We Indians love to exaggerate. Gandhi is not only Bapu but Mahatma also. It is not enough that Patel is Sardar, he has to be called Lauh Purush too. Tagore is Guru and Dev both - together. Nehru was Chacha... Thank god he was not called Mamu also!! Even Indira Gandhi who mothered (politically also) the thuggish Sanjay Gandhi was called Durga!!!
The film Industry in India is, arguably, the most powerful expression of popular culture. Our movies amplified the unreal so much that it became an escape from reality. Our heroines knew nothing except purity, virtue and sacrifice. They fell in love with men like Sunny Deol who took on the entire Pakistani State all alone in Gadar. That love gave them so much warmth that they could gyrate in skimpy clothes on the frozen lakes of snow capped Alps.
The movies made by Benegals and Nihlanis in late seventies and eighties on real issues were called parallel cinema. Escape was the mainstream. Nineties was the Zenith of escapist Cinema. Kitsch was at its pinnacle in Karan Johar combining with Shahrukh Khan and making Kabhi Khushi Kabhi Gam where Shahrukh Khan was so good at not acting. Karan Johar and Shahrukh Khan, by achieving so much success with such sloppy escapist work, epitomized the mediocrity which thrives in every other sphere in our society. No other combo has achieved such success with such shallow delivery except, possibly, the director and actor combo of Sonia and Manmohan.
The last decade though, has been a welcome change. The emergence of directors like Vishal Bhardwaj, Dibakar Banerjee, Anurag kashyap, Thigmanshu Dhulia, and the likes has given us stories of real people. They have got rare acting talents like Irfan Khan and Nawajuddin Siddiqui to give flesh and blood to these real people and not rouge and mascara of the escapist cinema.

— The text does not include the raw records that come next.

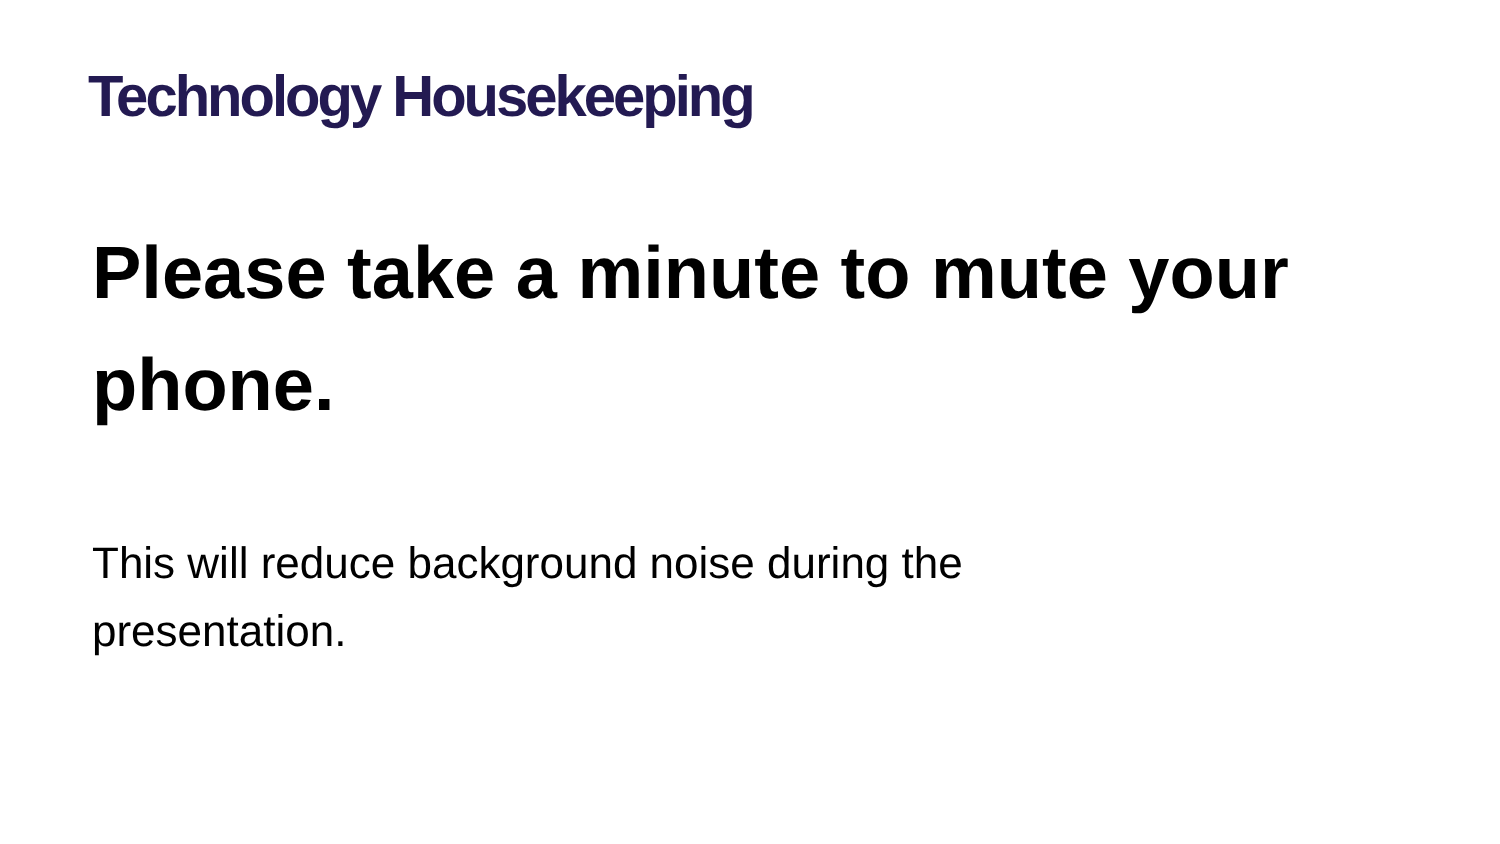Technology Housekeeping
Please take a minute to mute your phone.
This will reduce background noise during the presentation.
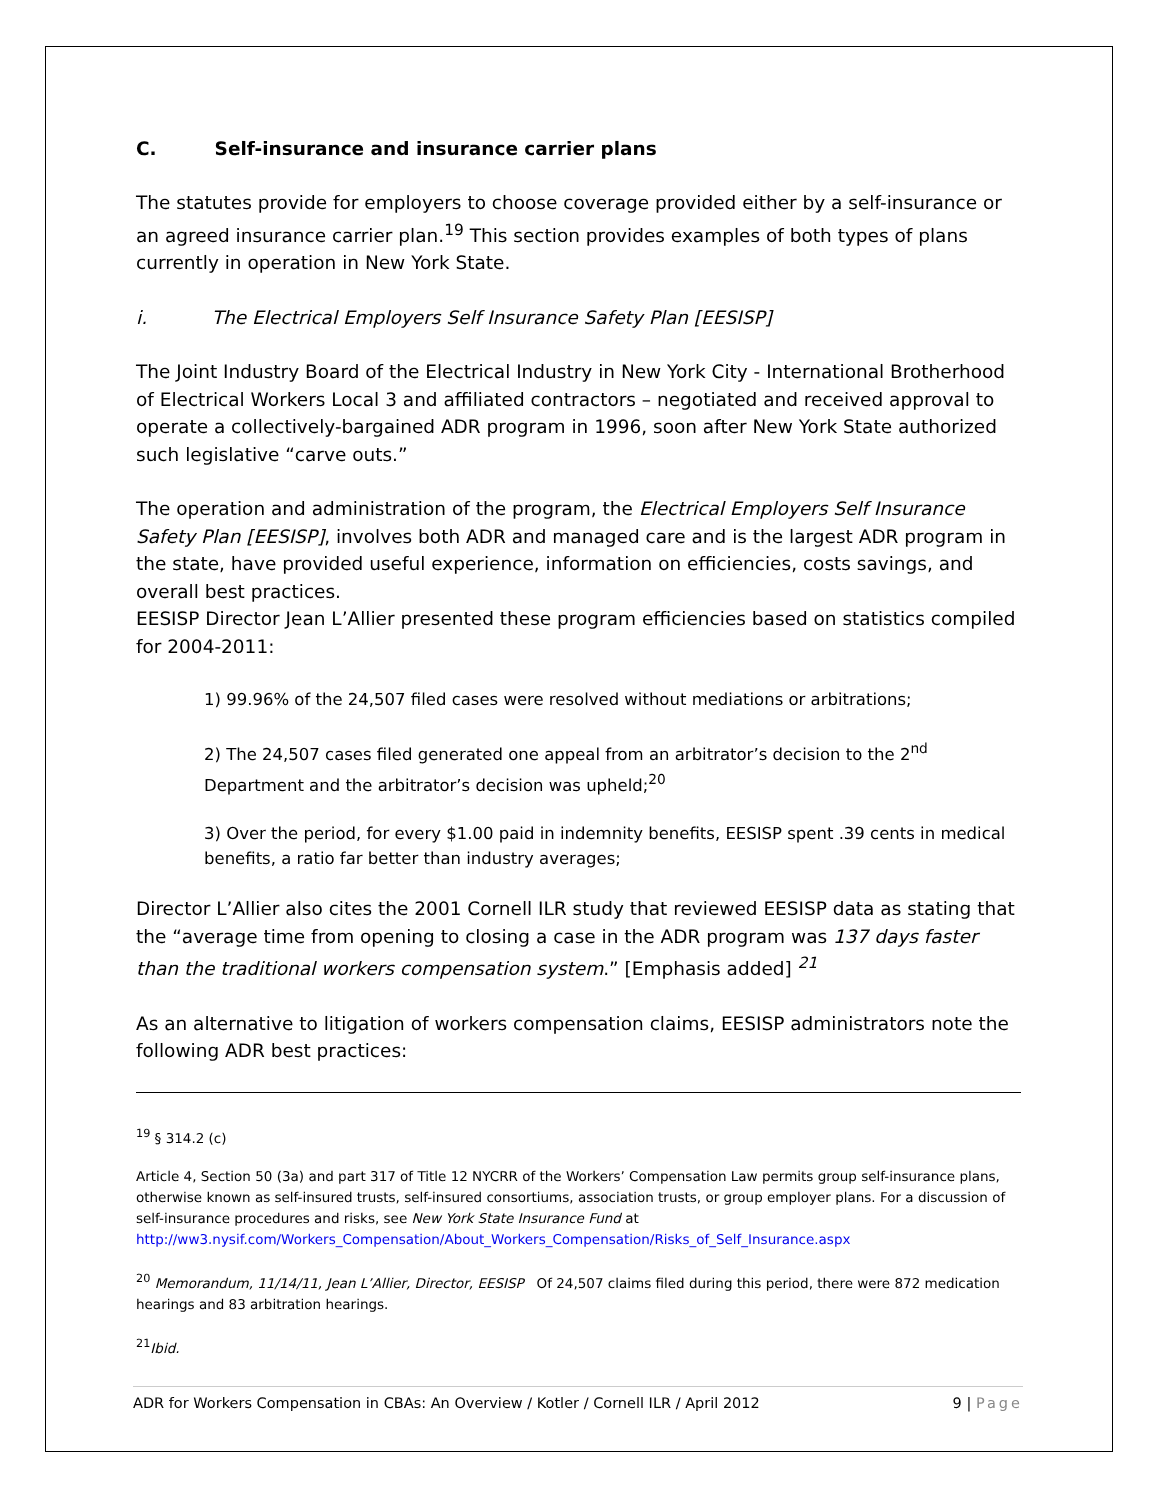C. Self-insurance and insurance carrier plans
The statutes provide for employers to choose coverage provided either by a self-insurance or an agreed insurance carrier plan.<sup>19</sup> This section provides examples of both types of plans currently in operation in New York State.
i. The Electrical Employers Self Insurance Safety Plan [EESISP]
The Joint Industry Board of the Electrical Industry in New York City - International Brotherhood of Electrical Workers Local 3 and affiliated contractors – negotiated and received approval to operate a collectively-bargained ADR program in 1996, soon after New York State authorized such legislative “carve outs.”
The operation and administration of the program, the Electrical Employers Self Insurance Safety Plan [EESISP], involves both ADR and managed care and is the largest ADR program in the state, have provided useful experience, information on efficiencies, costs savings, and overall best practices.
EESISP Director Jean L’Allier presented these program efficiencies based on statistics compiled for 2004-2011:
1) 99.96% of the 24,507 filed cases were resolved without mediations or arbitrations;
2) The 24,507 cases filed generated one appeal from an arbitrator’s decision to the 2<sup>nd</sup> Department and the arbitrator’s decision was upheld;<sup>20</sup>
3) Over the period, for every $1.00 paid in indemnity benefits, EESISP spent .39 cents in medical benefits, a ratio far better than industry averages;
Director L’Allier also cites the 2001 Cornell ILR study that reviewed EESISP data as stating that the “average time from opening to closing a case in the ADR program was 137 days faster than the traditional workers compensation system.” [Emphasis added] <sup>21</sup>
As an alternative to litigation of workers compensation claims, EESISP administrators note the following ADR best practices:
<sup>19</sup> § 314.2 (c)
Article 4, Section 50 (3a) and part 317 of Title 12 NYCRR of the Workers’ Compensation Law permits group self-insurance plans, otherwise known as self-insured trusts, self-insured consortiums, association trusts, or group employer plans. For a discussion of self-insurance procedures and risks, see New York State Insurance Fund at http://ww3.nysif.com/Workers_Compensation/About_Workers_Compensation/Risks_of_Self_Insurance.aspx
<sup>20</sup> Memorandum, 11/14/11, Jean L’Allier, Director, EESISP Of 24,507 claims filed during this period, there were 872 medication hearings and 83 arbitration hearings.
<sup>21</sup> Ibid.
ADR for Workers Compensation in CBAs: An Overview / Kotler / Cornell ILR / April 2012 9 | Page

Their movies, in their attempt to discover reality, have taken us deeper into layers of our existence which is good, bad and ugly at the same time. In our daily existence, we attempt to ignore the unpleasant or sweep our passions – good or evil - under the carpet. Their work has tried to show us the mirror. They are fascinating because they tell us about the most unpredictable story, the real Life. Watching the filth of hinterland has made us more lively. The imported beauty of Swiss locations was numbing us.
Bombay Talkies is an unique joint effort of different directorial talents. Anurag Kashyap, Zoya Akhtar, Karan Johar and Dibakar Banerjee tell us four separate stories combined by a common thread in celebration of hundred years of Indian Cinema.
Dibakar Benerjee has adapted a short story of Satyajit Ray. Nawazuddin Siddiqui is a failed actor who can not even get the job of a security guard. Telling stories would have been his vocation if he had stuck to acting. However, he looked for the safety of a job, landed nowhere and is not even able to tell a story to his daughter. He finds an opportunity to do a tiny role by accident. He gets in touch with his lost soul and finds the story of his life.
Karan Johar’s violent discovery of the bisexuality of a married man is hard hitting. The easy going manner of the young gay man hitting on the intense and married journalist in the background of the song “Lag Ja Gale” creates artistic tension. I am still grappling, whether, the use of lovely old song was to soothe the nerves or to inflame passions! The pain of your most tender passions being in conflict with social norms is portrayed touchingly. A brush with reality can do so much good to Karan Johar. Karan, Please leave Shahrukh and Firang locations. Go to Kalahandi or Gorakhpur and tell us some beautiful stories which you seem to be capable of.
Zoya Akhtar takes up the riveting conflict of desires of a middle class father and his tiny son about the latter’s future. The father wants him to play football and be Macho. The tender hearted kid wants to dance with effeminate moves. The stage is set for a pulsating story but it splutters when the story moves to the kid’s fascination about Katrina Kaif.
Anurag Kashyap tells the fantastical story of the obsession of a father-son duo from Allahabad about the Mega Star Amitabh Bachan. Anurag’s story is the weakest link of the battery. Is it so because he is not in his familiar territory of reality and has gotten into fantasy?
Dibakar Banerjee’s story is the true celebration of hundred years of Indian cinema. Dibakar seems to be perfecting his art in his fifth movie. He shows almost complete command over the medium and gives a flawless treatment to a beautiful story. This is expected from somebody who has made Khosla Ka Ghsola, Oye Lucky! Lucky Oye!, Love Sex & Dhokha and Sanghai.